Mozinor, la construction d’un hôtel industriel pour maintenir l’emploi à Montreuil
Dans un contexte de désindustrialisation accélérée en région parisienne à partir des années 60, Montreuil est durement touchée par les destructions d’emplois. Pour y faire face, le conseil municipal décide le projet de construction d’un hôtel industriel. Mozinor, qui mettra près d’une décennie à se réaliser, finira par devenir un patrimoine architectural unique en avance sur son temps.
De prime abord, on s’interroge sur la nature de cet étrange édifice : Un château fort avec ses douves et ses tours crénelées ? Une maison d’arrêt d’un nouveau style ou un gigantesque navire de pierre à la fonction mal définie arrimé dans les Hauts de Montreuil ? Rien de tout cela. C’est plus simplement la première zone industrielle nord de Montreuil (Mo.z.i.nor) créée le 2 décembre 1963 par le conseil municipal avec l’objectif de réindustrialiser la ville et d’y implanter, à terme, 10 000 emplois. Cette décision se heurta cependant à l’opposition des habitants puisque l’opération nécessitait la destruction de près de 200 pavillons. On préféra donc construire un hôtel d’entreprises vertical, plus respectueux de l’environnement et du cadre de vie.

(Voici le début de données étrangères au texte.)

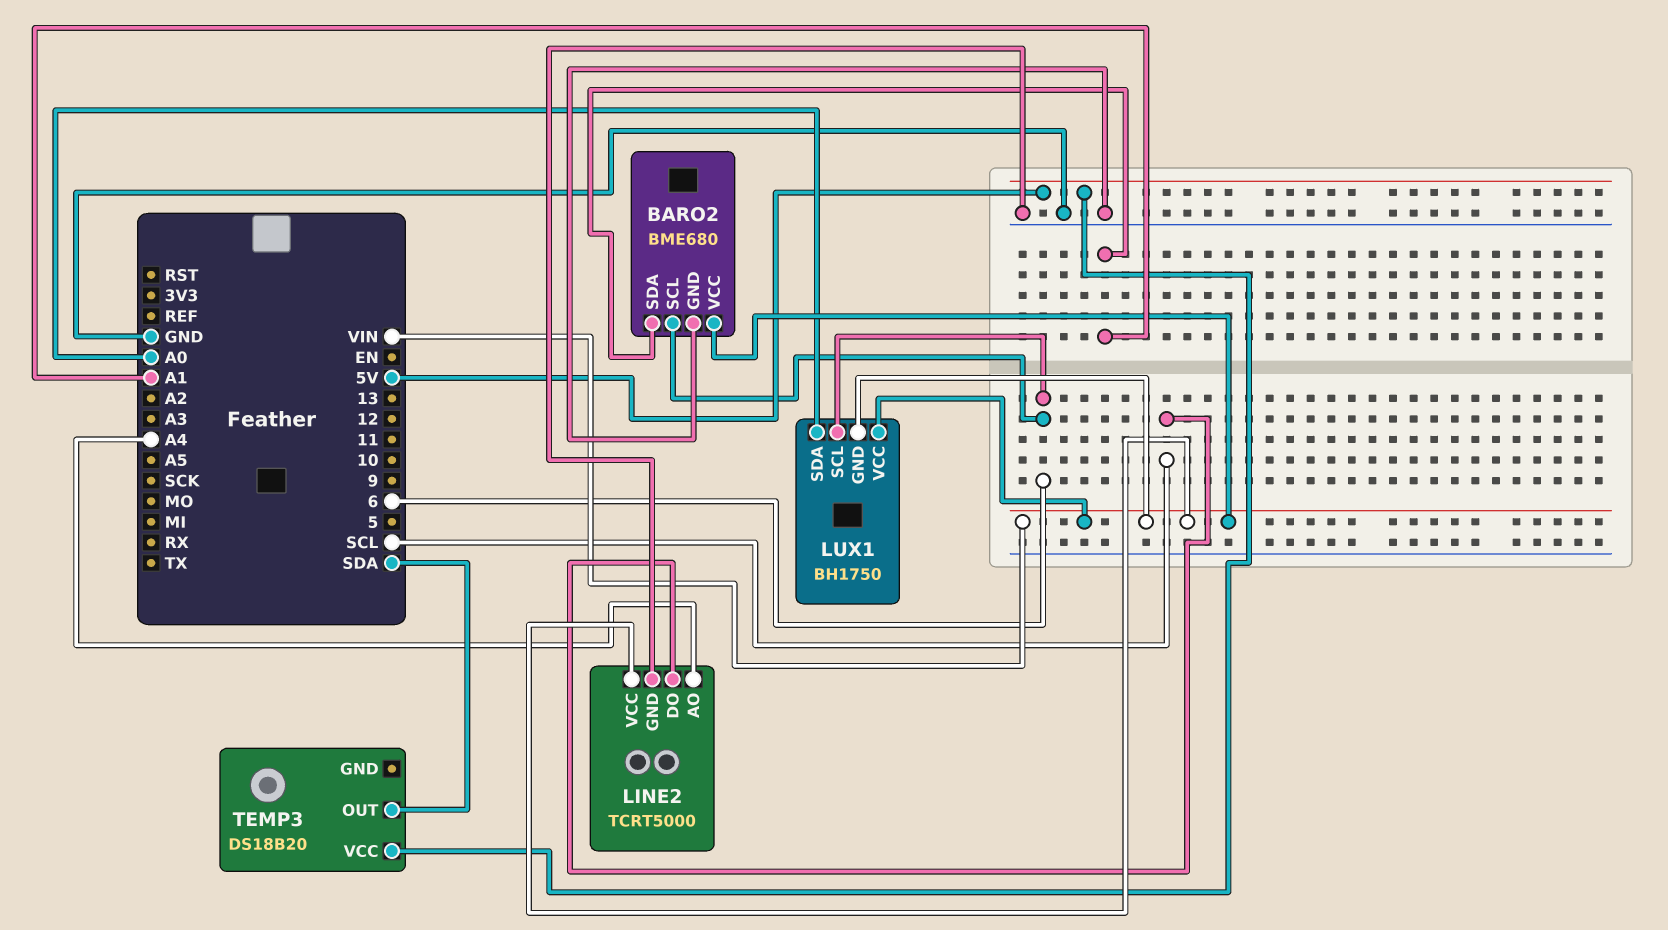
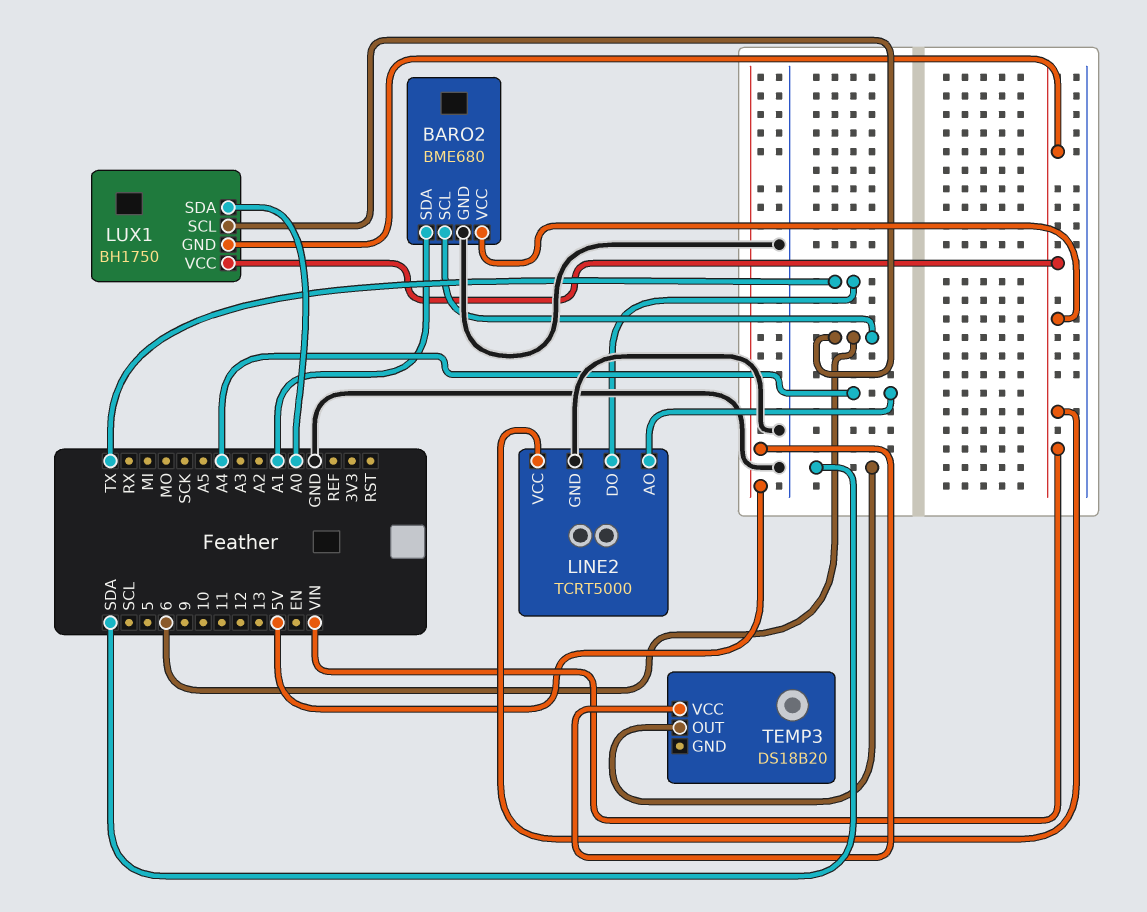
LINE2 pin DO: SCL -> TX

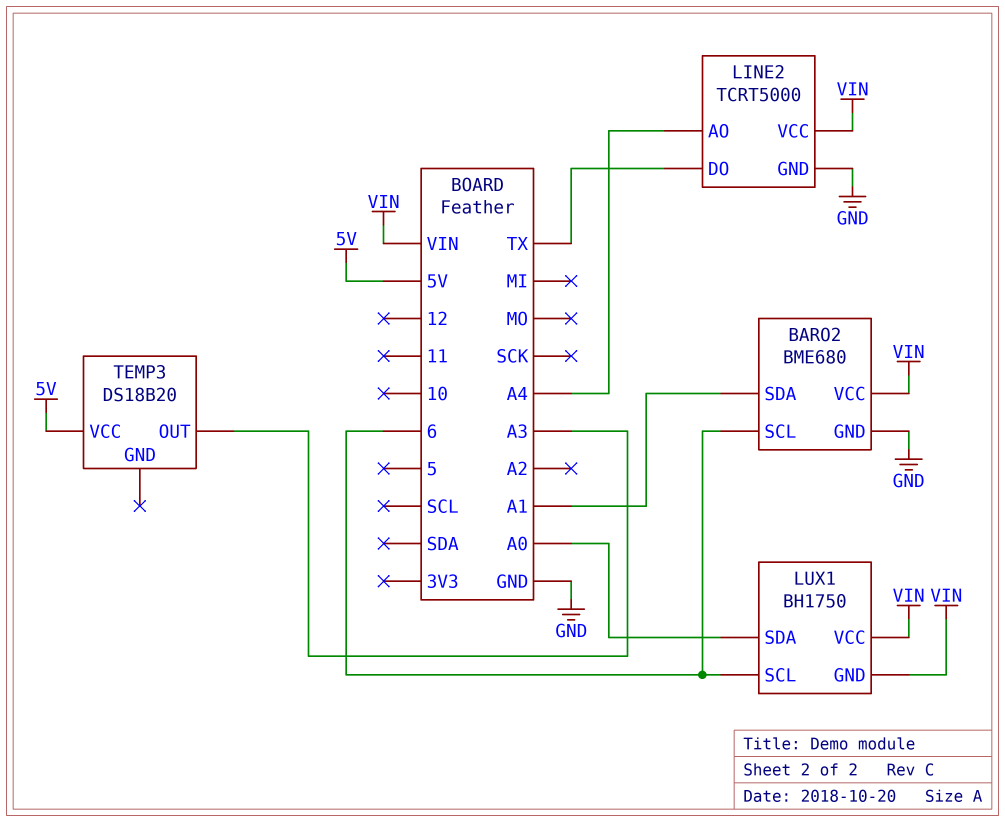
TEMP3 pin OUT: SDA -> A3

Une réponse volontariste adaptée aux mutations industrielles
À l’époque, les élus souhaitent anticiper les effets dévastateurs d’une crise économique. Les plus anciennes industries disparaissent petit à petit, celles du bâtiment, celles qui traitent le bois, celles qui fabriquent les jouets comme celles qui transforment les peaux. Entre 1962 et 1966, 1 500 emplois quittent la ville et une cinquantaine d’entreprises ferment leurs portes. En une décennie, un tiers des entreprises montreuilloises cessent toute activité. Pour la seule année 1970, le secteur secondaire perdra 1 200 emplois. Certains, comme les pianos Klein ou la Compagnie industrielle des céramiques électroniques se maintiennent avec difficultés, mais la majorité des salariés des entreprises vivent dans l’appréhension du chômage. Dans ce contexte, le conseil municipal décide, le 21 mars 1972, de réaliser une ZAC (zone d’aménagement concerté) à caractère industriel et approuve définitivement le projet concernant l’hôtel industriel Mozinor.

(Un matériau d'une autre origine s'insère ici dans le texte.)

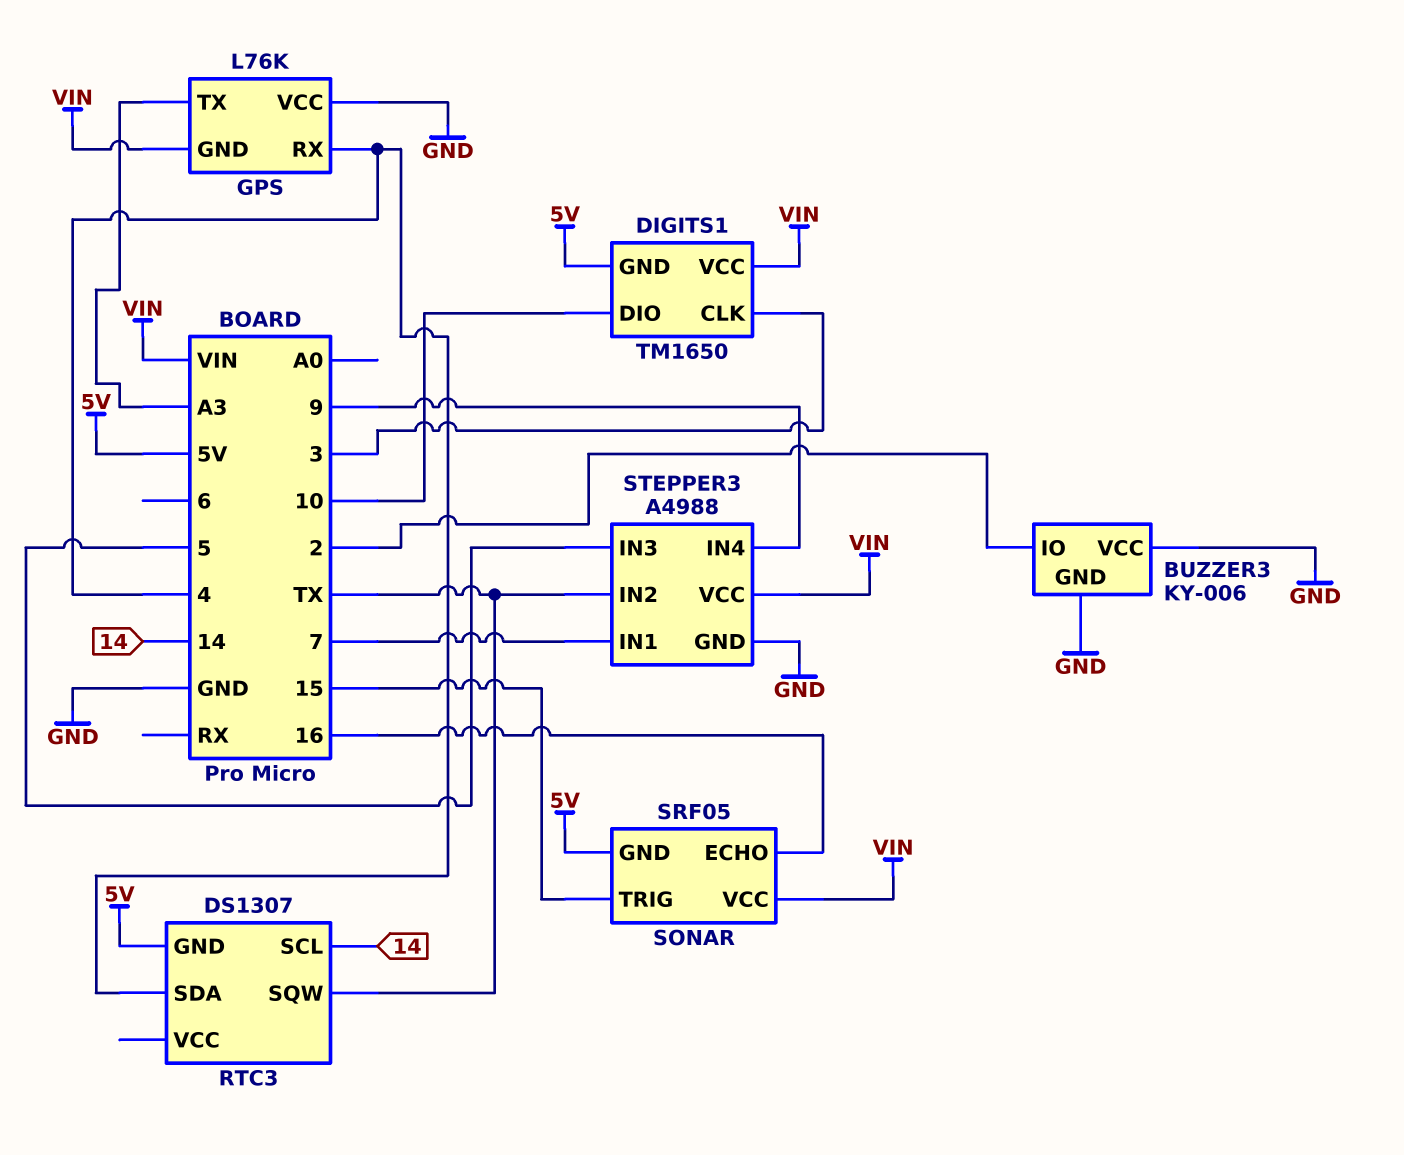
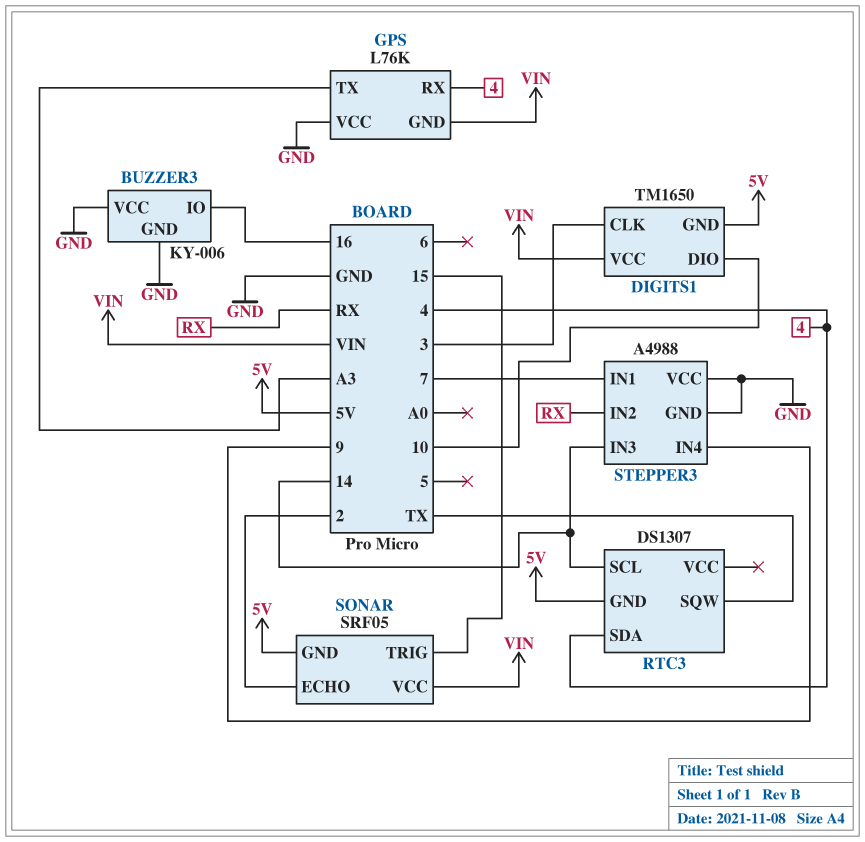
BUZZER3 pin IO: 2 -> 16
SONAR pin ECHO: 16 -> 2
STEPPER3 pin IN2: TX -> RX
STEPPER3 pin IN3: 5 -> 14
STEPPER3 pin VCC: VIN -> GND

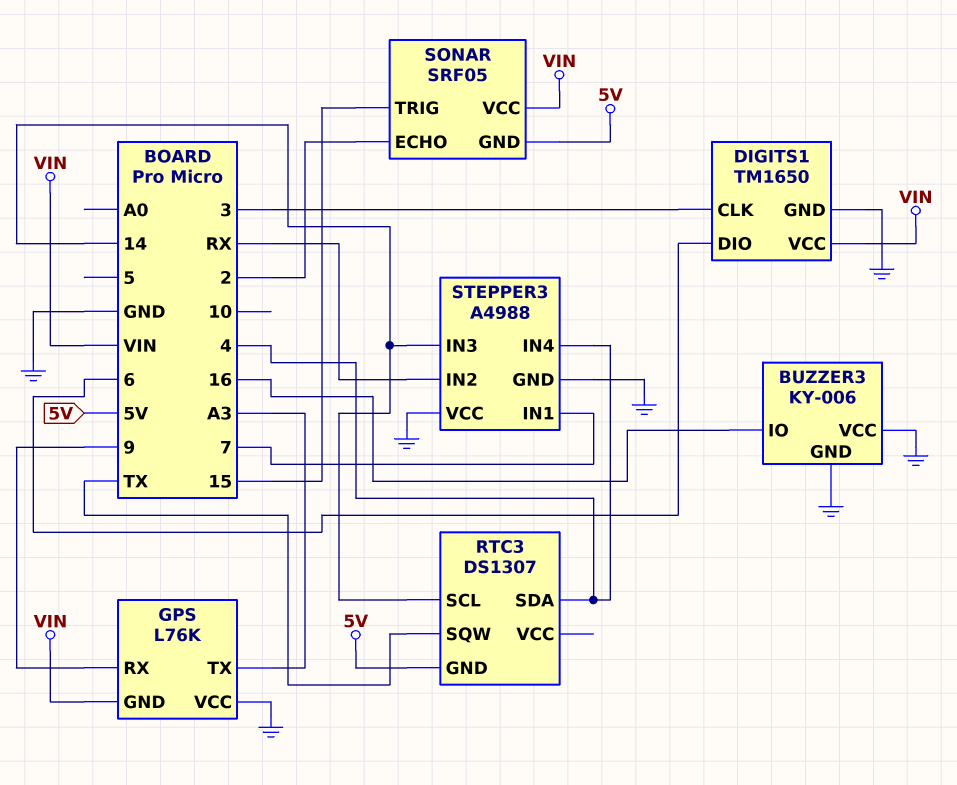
DIGITS1 pin DIO: 10 -> 6
DIGITS1 pin GND: 5V -> GND
GPS pin RX: 4 -> 9
STEPPER3 pin IN4: 9 -> 4

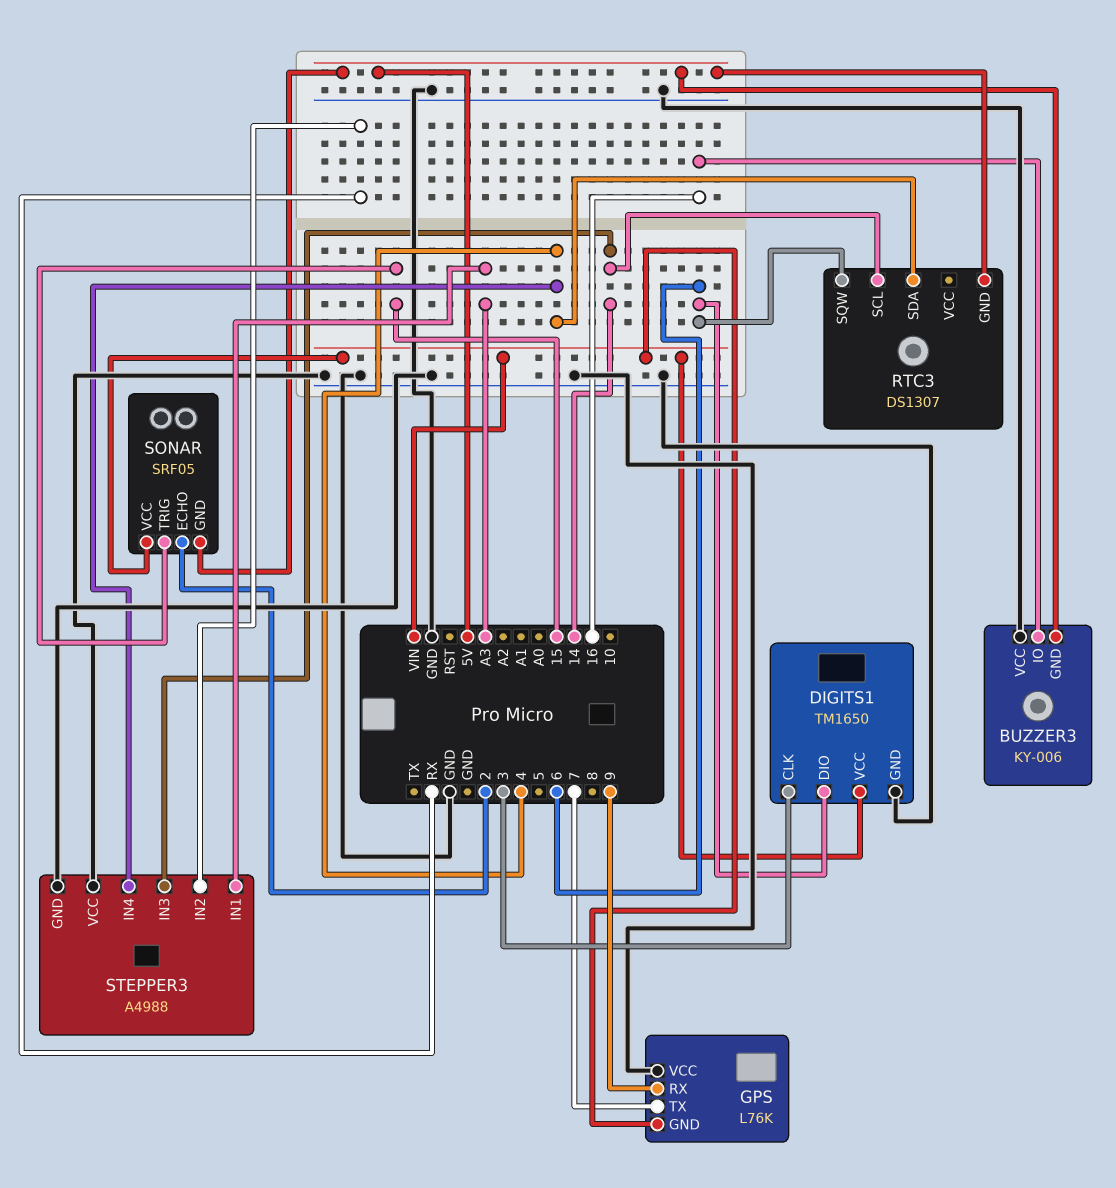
BUZZER3 pin GND: GND -> 5V
GPS pin TX: A3 -> 7
RTC3 pin SQW: TX -> 6
STEPPER3 pin IN1: 7 -> A3

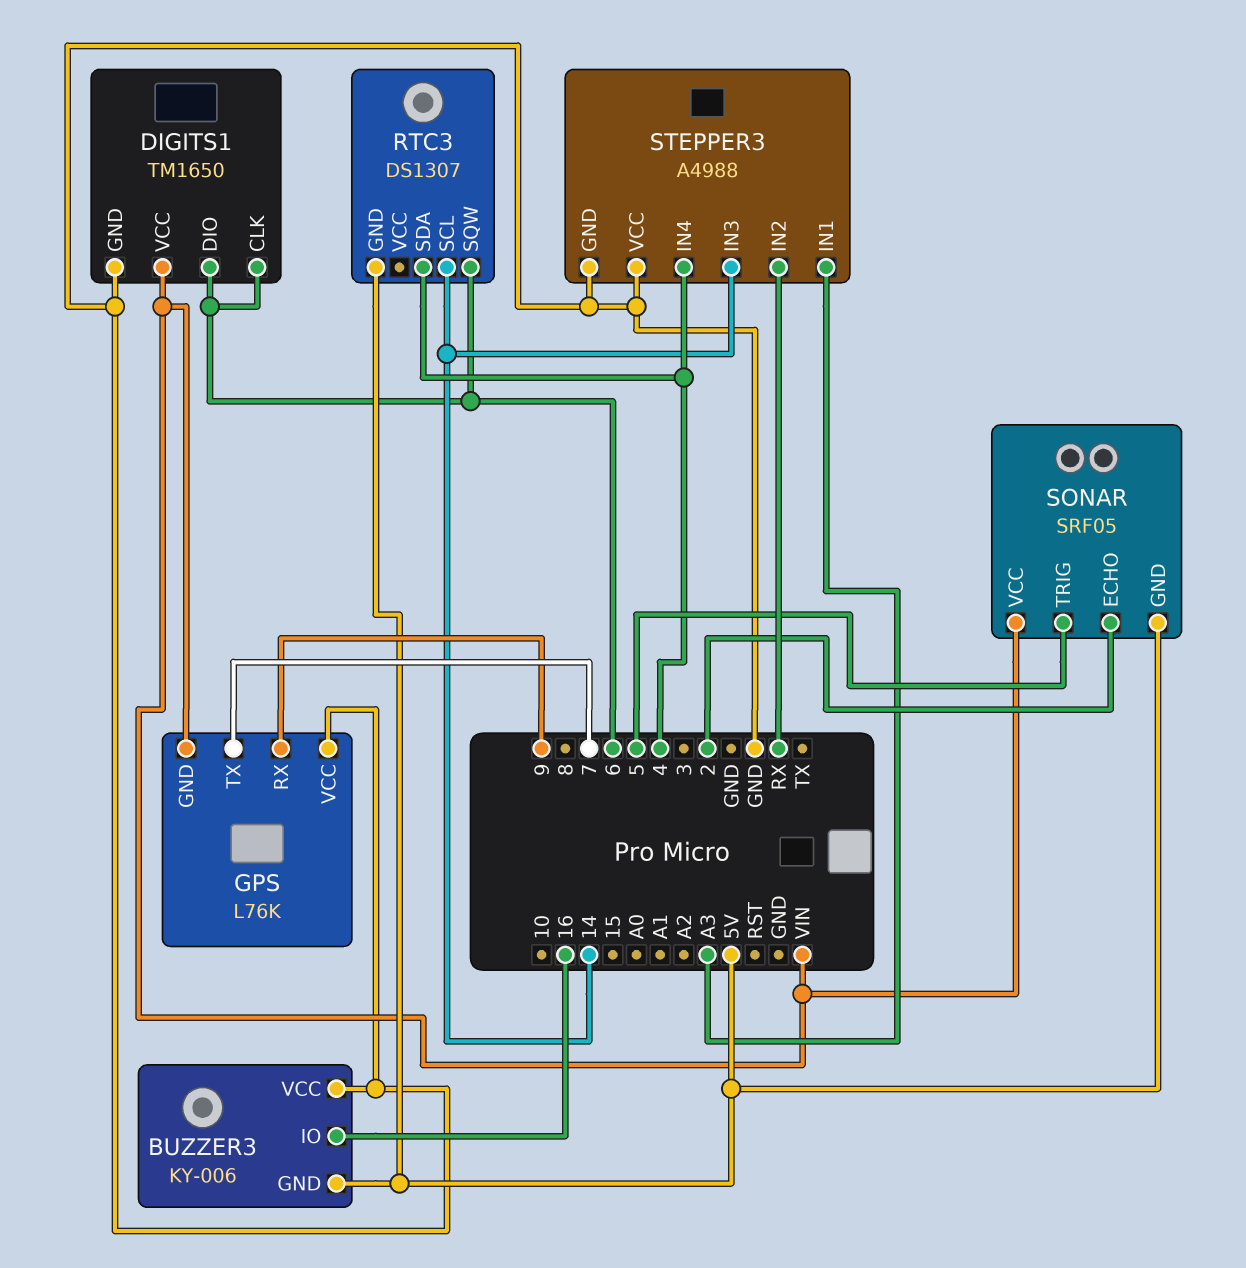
DIGITS1 pin CLK: 3 -> 6
SONAR pin TRIG: 15 -> 5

Un choix urbanistique atypique et novateur
Les architectes Gilbert-Paul Bertrand et Claude Le Goas imaginent un bâtiment industriel comprenant 42 000 m2 de locaux d’activités. Initialement l’ensemble devait couvrir 32 hectares et s’étendre sur plus d’un kilomètre. Seuls trois hectares seront réalisés et achevés en 1975. Réalisée sur une dérivation autoroutière, cette première véritable zone industrielle en hauteur aménagée en France, saluée en 1977 par la revue La Construction moderne comme une « impressionnante construction, dont le style s’insère harmonieusement dans l’urbanisme environnant », offre aux industriels un volume modulable selon leurs besoins et des services communs tels que le parking, l’accueil, le gardiennage, la sécurité, etc…
Historiquement, Mozinor constitue donc une réponse audacieuse proposée aux entreprises qui ont besoin d’espace mais refusent la délocalisation parce qu’elles ont besoin de rester à proximité de la capitale[1]. Mais au-delà de ce caractère, il faut souligner à quel point Mozinor a été précurseur en matière d’écologie. Outre la singularité des larges terrasses végétalisées qui composent les toits – et qui ont vu naître les premières soirées de musique électronique dans les années 1990 – cette cité industrielle verticale constitue une alternative à l’étalement urbain en limitant la consommation d’espace au sol. Elle s’insère ainsi dans un milieu urbain où se côtoient entreprises, serres horticoles, logements sociaux, habitat pavillonnaire et murs à pêches.
[1] Les 42 000 m2 de plancher de Mozinor accueillent aujourd’hui une cinquantaine d’entreprises.